Richard Evans

Personal information
- Full name: Richard Evans
- Born: 26 January 1945 (age 81) St. Helens, England

Playing information
- Position: Hooker
Club
| Years | Team | Pld | T | G | FG | P |
|  | Huyton |  |  |  |  |  |
| 1969–70 | Barrow |  |  |  |  |  |
| 1970–≥75 | Swinton |  |  |  |  |  |
| 1977–78 | Salford | 47 | 4 | 0 | 0 | 12 |
|  | Total | 47 | 4 | 0 | 0 | 12 |
Representative
| Years | Team | Pld | T | G | FG | P |
| 1973–75 | Lancashire | 6 | 0 | 0 | 0 | 0 |
| 1975–78 | Wales | 5 | 0 | 0 | 0 | 0 |
- Source:

= Richard Evans (rugby league) =

Wales international rugby league footballer

Richard "Dick" Evans (born 26 January 1945) is an English-born former rugby league footballer who played in the 1970s.
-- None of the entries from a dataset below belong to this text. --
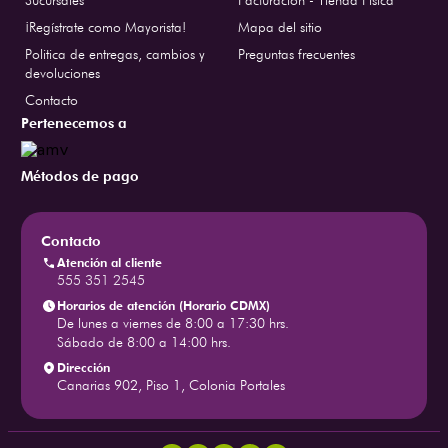
Sucursales
Facturación - Tienda Física
¡Regístrate como Mayorista!
Mapa del sitio
Politica de entregas, cambios y
Preguntas frecuentes
devoluciones
Contacto
Pertenecemos a
Métodos de pago
Contacto
Atención al cliente
555 351 2545
Horarios de atención (Horario CDMX)
De lunes a viernes de 8:00 a 17:30 hrs.
Sábado de 8:00 a 14:00 hrs.
Dirección
Canarias 902, Piso 1, Colonia Portales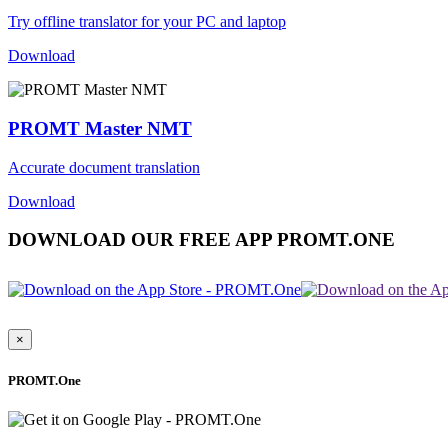
Try offline translator for your PC and laptop
Download
PROMT Master NMT
Accurate document translation
Download
DOWNLOAD OUR FREE APP PROMT.ONE
×
PROMT.One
He played at representative level for Wales, and at club level for Huyton, Barrow, Swinton and Salford, as a .

==Playing career==
Born in St Helens, Lancashire, Evans started his rugby league career at Huyton. He was signed by Barrow in April 1969.

In December 1970, Evans was signed by Swinton for a fee of £5,000.

==International honours==
Although born in England, Evans was eligible to play for Wales due to his Welsh ancestry. He won caps for Wales while at Swinton in the 1975 Rugby League World Cup against France (2 matches).